After a careful examination of the record we are satisfied that the evidence adduced reasonably substantiates the foregoing findings of the Commission. That the existing transportation facilities are presently inadequate to serve the great number of people desiring to travel directly from Roxas to Pangasinan and the Ilocos provinces and vice versa is well disclosed by the evidence of respondent and of petitioner as well. Four witnesses of respondent, who have been travelling regularly to and from Roxas, Pangasinan and La Union took the stand and testified to the effect that the direct trips of respondent's buses from Roxas to Pangasinan and the Ilocos region were on most occasions filled to capacity; that they prefer to ride on respondent's buses because they offer direct and, consequently, more convenient service to their destinations entailing less expense and time on their part; that if they fail or cannot ride on respondent's buses or if they ride on petitioner's buses bound for San Jose or Manila, which are frequently full by the time they arrive at Roxas, they are forced to take "broken trips" to reach their destinations; and that there is a need for the additional service applied for by respondent. Through the testimony of the officer-in-charge of the Narra Settlement Project located at the Roxas-Mallig region, and the testimony of the municipal secretary of the town of Mallig, it has been shown that about 80% of the settlers therein, numbering about 10,000 people, come from Pangasinan and Ilocos provinces and that it is common practice among the settlers to travel back and forth from their settlements to the places of their origin (Exhs. X and X-1). In addition, the Narra official testified that the flow of passengers to and from said region has been continuous due to the recent establishment and operation within the vicinity of the settlement of several oil exploration companies. Likewise, a resolution of the Municipal Council of Aurora has been presented to show the need for the solicited extension of lines due to the many residents of that municipality travelling directly to Pangasinan and the Ilocos provinces (Exh, Y).

On its part, petitioner adduced oral as well as documentary evidence to show that no justification exist for the extension of lines sought by respondent. On this the Commission commented that:

The bulk of the oppositors' evidence refers to sufficiency of service from San Jose to Roxas or vice versa because the fact remains that the principal service of oppositor is rendered from San Jose, and it has no service towards Pangasinan or La Union except three round trips which were provisionally authorized to it in July, 1956 from San Fernando to Ilagan, Tuguegarao and Aparri. There might be sufficiency of service from San Jose towards the north of the oppositor, but the issue here is the alleged need of a direct service from Dagupan and San Fernando straight to Roxas via San Jose.

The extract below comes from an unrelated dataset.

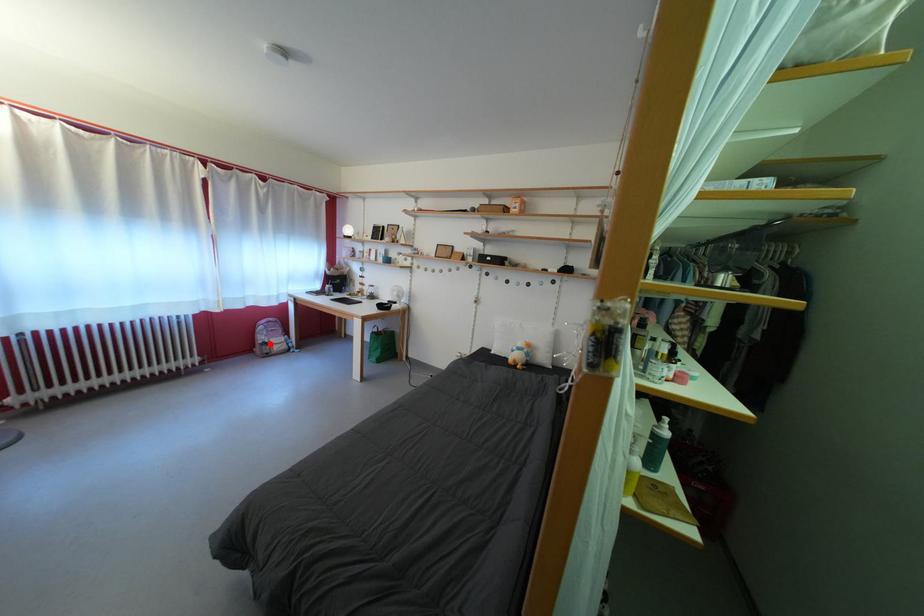
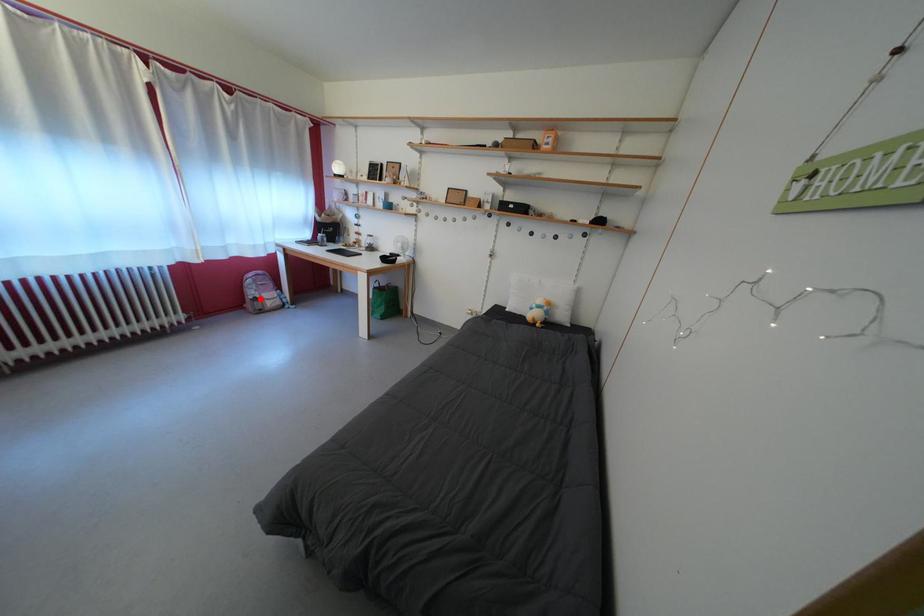
I am providing you with two images of the same scene from different viewpoints. A red point is marked on the first image and another point is marked on the second image. Is the red point in image1 aligned with the point shown in image2?

Yes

Indeed, we find that out of the five witnesses presented by the petitioner, allegedly travelling frequently from Isabela, the observations made by four of them are not descriptive of nor concerned with the transportation facilities plying between Roxas and Pangasinan, la Union and the Ilocos provinces as said witnesses admitted not having had any occasion or not having travelled regularly from Roxas straight to any of said provinces. And the only witness of petitioner who had so travelled even admitted that a great majority of the residents of Mallig originate from Pangasinan and the Ilocos provinces and that before and during the harvest season, that is from the month of December up to March, buses bound for Pangasinan and the Ilocos region and vice versa were always full and were half filled during the off-harvest season.

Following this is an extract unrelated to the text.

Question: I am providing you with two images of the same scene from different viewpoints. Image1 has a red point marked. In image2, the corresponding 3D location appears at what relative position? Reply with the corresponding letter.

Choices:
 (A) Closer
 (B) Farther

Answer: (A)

Petitioner also presented in evidence the reports of the two teams of checkers assigned by the Commission to determine the volume of traffic passing at the check points established on November 6, 1956 up to November 17, 1956 at Umingan, Pangasinan and Sta. Fe, Nueva Ecija (Exhs. 3 and 6). These checking were conducted not in connection with the cases at bar but in relation to another case heard by the Commission and upon which much reliance has been placed by petitioner. But a close examination of these checking shows that they likewise amply support the conclusion of the Commission in respect to the sufficiency, flow and trend of traffic on the Dagupan and San Fernando-Roxas lines. Based on this reports, which we have consolidated, we find that respondent's buses bound for Roxas from San Fernando and Dagupan respectively carry an average passenger load of about 84.2% and 81.9% of their average authorized capacities upon passing the checkpoints at Umingan and Sta. Fe and that on the return trip, that is from Roxas to either Dagupan or San Fernando, said buses carry an average passenger load of about 79.3% at Sta. Fe and 69.2% at Umingan of their average authorized capacities.

Like the Commission, we cannot indeed attach much significance on the figures cited by petitioner in its brief showing the small number of passengers carried by its buses as disclosed in the checker's reports. The reason is obvious because except for its single trip along the San Fernando-Tuguegarao line which passes the town of Roxas, the rest of petitioner's trips checked by the Commission agents and upon which petitioner's figures are based refer to lines served by petitioner which do not pass the municipality of Roxas or traverse the extended line in dispute, e.g., Cabanatuan-San Fernando; Ilagan-San Fernando; Aparri-San Fernando and Indiana-San Fernando.

It is, however, urged by petitioner that the applications at bar should have been denied considering that in a previous case (PSC Case No. 67250), decided barely five months before the filing of the present applications and which this Court subsequently affirmed on appeal (G. R. No. L-9570, July 1957), the Commission found that the volume of passengers commuting along the Dagupan-Ilagan lines via Sta. Barbara, Tayug and San Jose via Rosales, Urdaneta and San Jose, was unsufficient to justify the authorization therein of respondent's application along said lines. But the unconsistency pointed out by the petitioner in this regard is more fancied than real in our opinion. It should be noted that in that case (PSC Case No. 67250) the two lines in dispute were between Dagupan and Ilagan via different towns in the province of Pangasinan and that none of said lines, if authorized, would have passed the Aurora-Roxas-Mallig region which is to be served by the trips now solicited by respondent. Furthermore, it should be observed that while the decision of the Commission in that case was rendered about five months before the filing of the instant applications, said decision, however, as is apparent therefrom was based on evidence substantially different from What has been offered here. For instance, the checker's report presented in that case showing the light traffic on the lines involved therein, and upon which the Commission greatly relied for its conclusion , was taken in the middle part of 1953 while those presented herein were accomplished in the latter part of 1956. Surely, it would be erroneous, in the face of the actual facts presently established in these cases to consider or presume that the conditions prevailing in 1953 are similar to and controlling three years thereafter in 1956, especially taking into account the recent establishment of several oil exploration companies now operating in the Aurora-Roxas-Mallig region.

Wherefore, there being no reason to disturb the findings and conclusions of the Public Service Commission, the judgment appealed from is hereby affirmed, with costs against the petitioner. It is so ordered.

Paras, C.J., Bengzon, Padilla, Montemayor, Bautista Angelo, Labrador, Concepcion, and Endencia, JJ., concur.